Texto:
As reações contra o texto de Cristaldo, apaixonadas em sua maioria, não foram suficientes para responder a dúvida que ele levanta: sem provas, sem evidências e sem corpos, como pode ter havido crime? É verdade que o texto do jornalista é racista, e que tem defeitos técnicos -para provar que os ianomâmis são índios ferozes, Cristaldo recorreu a um livro do antropólogo Napoleon Chagnon que já não tem respaldo entre seus colegas. Chagnon teria exagerado nas tintas ao descrever os costumes daqueles índios com quem conviveu.

Por mais polêmicas que pareçam, as opiniões de Cristaldo sustentam-se num argumento difícil de refutar. A imprensa jamais conseguiu reunir as provas de que o massacre de Haximu tenha mesmo ocorrido, ainda que 24 garimpeiros tenham sido indiciados no caso, à espera de julgamento. Aos leitores irados, sugiro que escrevam ao Painel do Leitor -para onde também encaminhei cartas das entidades ligadas aos índios eventualmente endereçadas à ombudsman. Neste episódio intrincado, entretanto, há que se dar razão a Cristaldo quando ele diz que a imprensa ajudou a patrocinar um festival de desinformação que segue até hoje no caso Haximu.

Dados coletados:

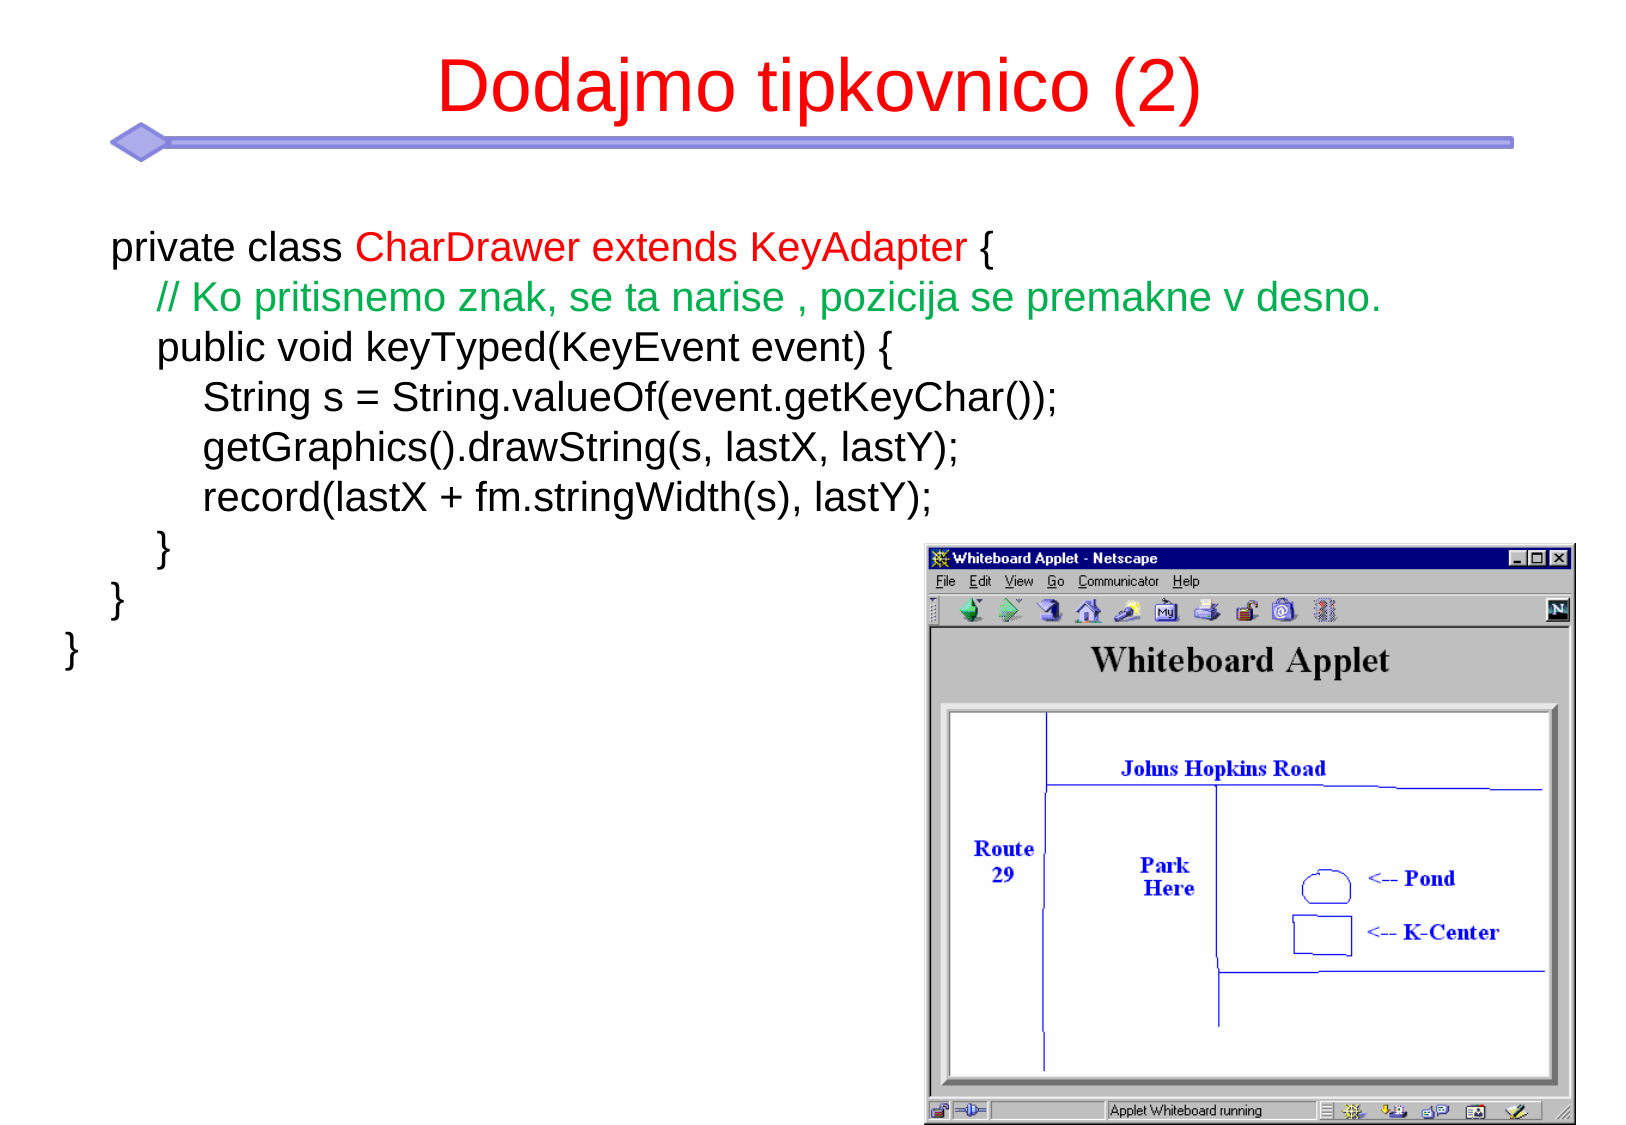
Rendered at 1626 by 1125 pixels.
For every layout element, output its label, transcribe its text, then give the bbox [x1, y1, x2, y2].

Instruções:
1 – No texto sobre o caso Haximu, quantos garimpeiros foram indiciados?
2 – Prossiga o texto sobre o caso Haximu a partir da última frase apresentada.

Respostas:
1 – 24 garimpeiros.

2 –
O caderno especial sobre os 10 anos da derrota da emenda que restabelecia eleições diretas, publicado no domingo passado, conseguiu opiniões unânimes dos leitores. Foi muito elogiado, mas criticado também porque deixou de trazer a lista dos parlamentares que votaram contra a emenda na sessão de 25 de abril de 1984. "Boa parte deles continuam por aí, fazendo política. O leitor poderia saber quem são", disse uma leitora de São Paulo.

Os números do atendimento de abril estão aí ao lado. Foi um mês com fois feriadões (Semana Santa e Tiradentes), mas nem isso tirou o fôlego dos leitores. Eles telefonaram menos, mas escreveram mais. Confira no quadro.
Durante toda esta semana, a ombudsman estará fora do jornal, participando do encontro anual de ombudsmen de imprensa promovido pela ONO (Organization of News Ombudsmen), que desta vez acontece em Minneapolis, nos Estados Unidos, entre hoje e quinta-feira. As cartas e os telefonemas ficarão aguardando meu retorno, em 10 de maio, para eventuais providências, mas os casos mais urgentes serão encaminhados imediatamente à Redação por minha secretária. Até a volta.